In the intricate and ever-shifting regulatory reporting landscape, accuracy is paramount. Yet many energy enterprises face challenges of meeting reporting deadlines and avoiding fines.
For one energy enterprise with a looming deadline, our team harnessed data analytics capabilities to enable this precision and pave the way for a long-term shift in reporting.
The task at hand was daunting: support regulatory reporting on surveying assets and fault resolution, all within a tight two-month window. The client's challenges were formidable, from poor data quality to siloed systems and regional process disparities. Their reliance on error-prone Excel only compounded the complexity.
Mesh-AI's strategy wasn't just about meeting the deadline; it was about fundamentally transforming how data was leveraged. By understanding the technical intricacies but also the underlying processes and cultural dynamics at play, we took a holistic approach, laying the foundations for a long-term solution.
Workshops were conducted to unravel the intricacies of surveying and fault resolution processes across multiple regions. Data consolidation into a relational database, followed by initial data cleansing, laid the groundwork for in-depth analysis. Even the initial analysis revealed startling insights - over half of surveys conducted deemed assets out of scope.
The team encountered a host of challenges, from inconsistent data formats to the unexpected prevalence of test data. By following an iterative process of discovery, we not only refined the data but also deepened the team's understanding of the client's operations, paving the way for more informed decision-making.
Data analytics emerged as the linchpin of success. With a pragmatic approach to tooling choices, favouring easy to deploy solutions like AWS Aurora and databrew for transformative insights.
Exploratory data analysis was the key to this project. While the workshops were informative, data analysis revealed further nuances in the data. By remaining curious we developed a deep understanding of the relevant data and proposed a well-informed methodology for building this report.
By interrogating assumptions and challenging conventional wisdom we discovered unexpected trends and patterns that had previously gone unnoticed. Our tooling allowed us to establish transparent, repeatable transformations which would support the accuracy of the report and the ability to understand the figures.
With meticulously documented reporting, fortified by a robust methodology, stakeholder confidence in the reporting and insights grew.
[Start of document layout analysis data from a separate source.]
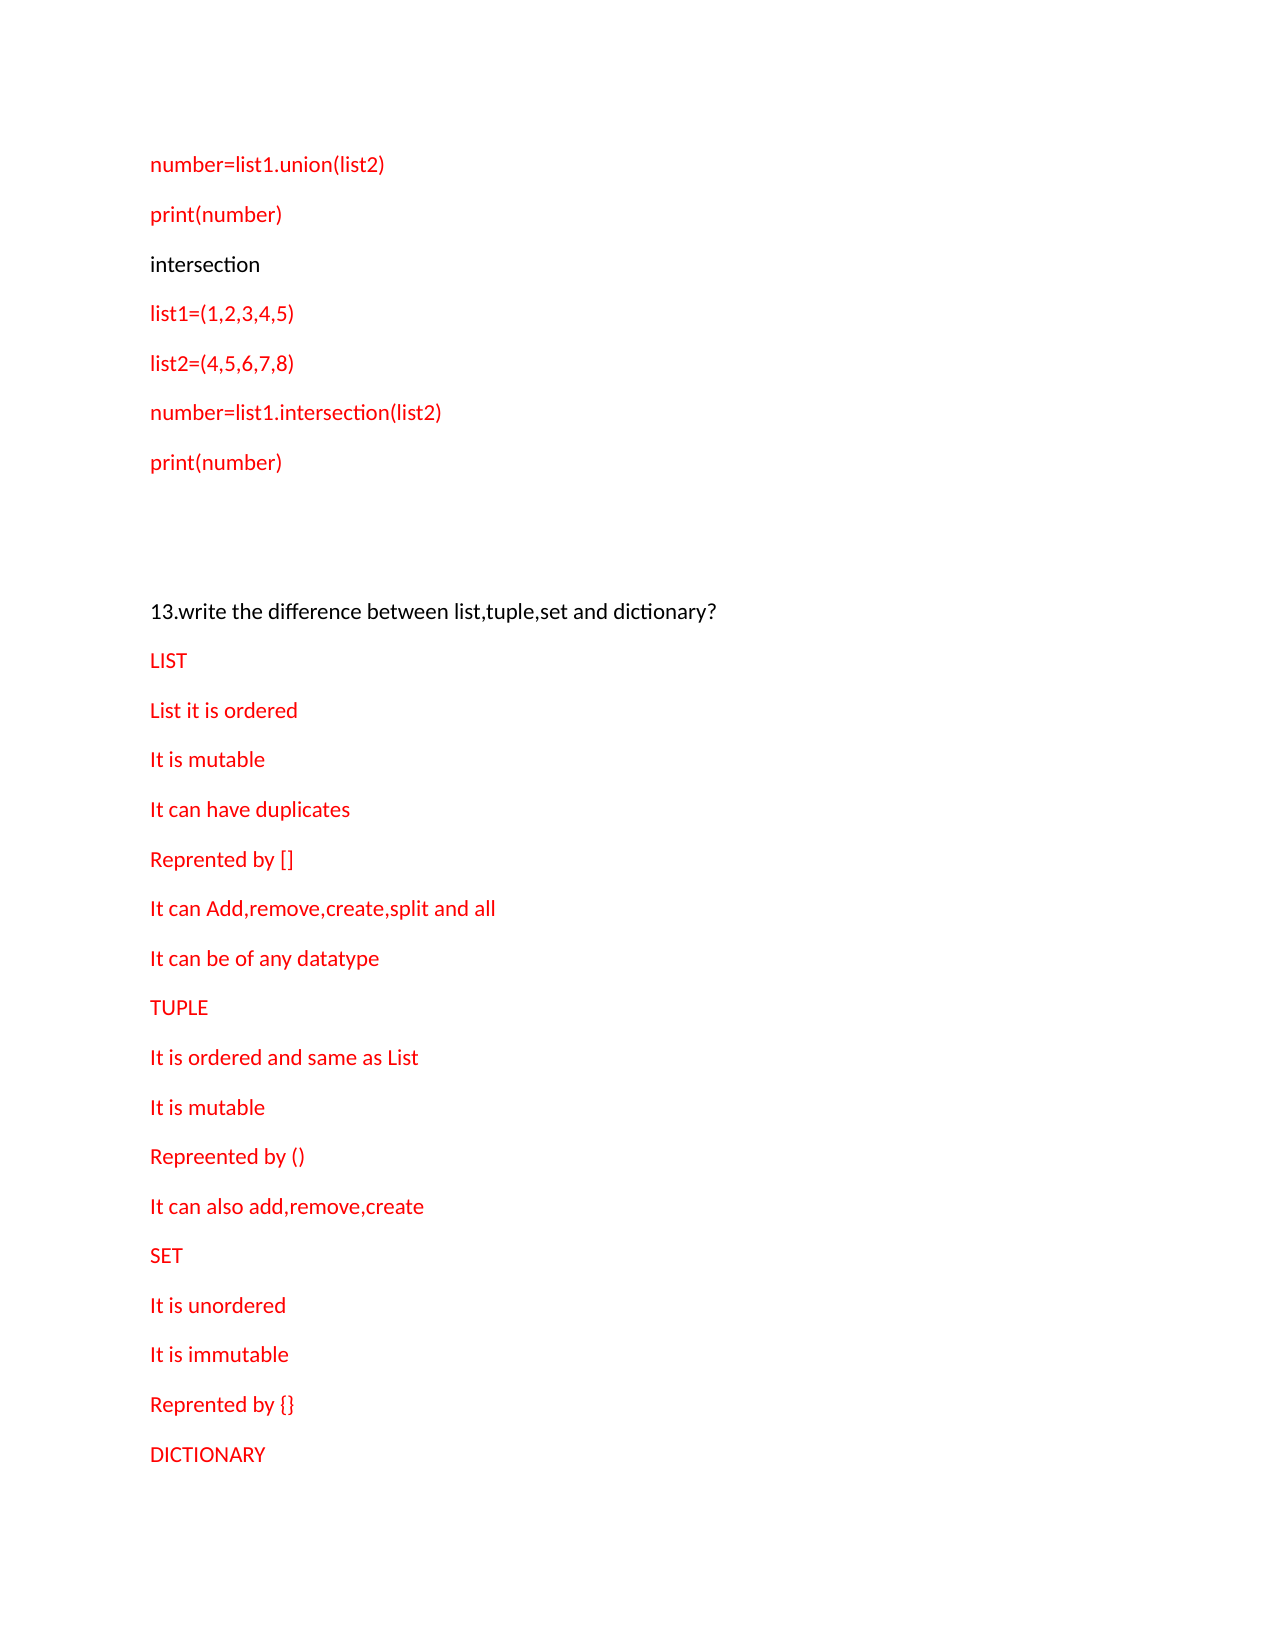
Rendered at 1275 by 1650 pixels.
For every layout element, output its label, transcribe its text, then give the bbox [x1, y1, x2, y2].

text It can also add,remove,create [150, 1191, 1125, 1220]
text print(number) [150, 447, 1125, 476]
text It can Add,remove,create,split and all [150, 894, 1125, 922]
text It is ordered and same as List [150, 1042, 1125, 1071]
text It can have duplicates [150, 794, 1125, 823]
text number=list1.intersection(list2) [150, 398, 1125, 427]
text It is unordered [150, 1290, 1125, 1319]
text list2=(4,5,6,7,8) [150, 348, 1125, 377]
text DICTIONARY [150, 1439, 1125, 1468]
text number=list1.union(list2) [150, 150, 1125, 179]
text It is mutable [150, 1092, 1125, 1121]
text intersection [150, 249, 1125, 278]
text print(number) [150, 199, 1125, 228]
text Reprented by [] [150, 844, 1125, 873]
text It is immutable [150, 1340, 1125, 1369]
text Reprented by {} [150, 1389, 1125, 1418]
text Repreented by () [150, 1142, 1125, 1170]
text It can be of any datatype [150, 943, 1125, 972]
text list1=(1,2,3,4,5) [150, 299, 1125, 327]
text 13.write the difference between list,tuple,set and dictionary? [150, 596, 1125, 625]
text It is mutable [150, 745, 1125, 774]
text LIST [150, 646, 1125, 674]
text SET [150, 1241, 1125, 1269]
text TUPLE [150, 993, 1125, 1022]
text List it is ordered [150, 695, 1125, 724]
Individual figures were accompanied by a narrative of lineage, empowering the client to navigate inquiries with ease. Having laid the groundwork for data proficiency, we were able to offer recommendations for specific long-term data quality enhancements to address quality and accessibility concerns.
The quality of reporting was greatly enhanced in the short term. But with a shift away from Excel and adopting a new approach to data analysis and transformation, the client not only met regulatory requirements but set themselves up for future success in their reporting and analysis to support growth and innovation.
In the complex realm of regulatory reporting, data analytics is more than just a tool, but a catalyst for long-term transformation. Mesh-AI's journey with the energy enterprise underscores the importance of the curiosity, pragmatism, and precision inherent to data analytics. As businesses embark on their own data-driven journeys, the right approach, even with a myriad of challenges, can help extract more acute insights for more informed decision making.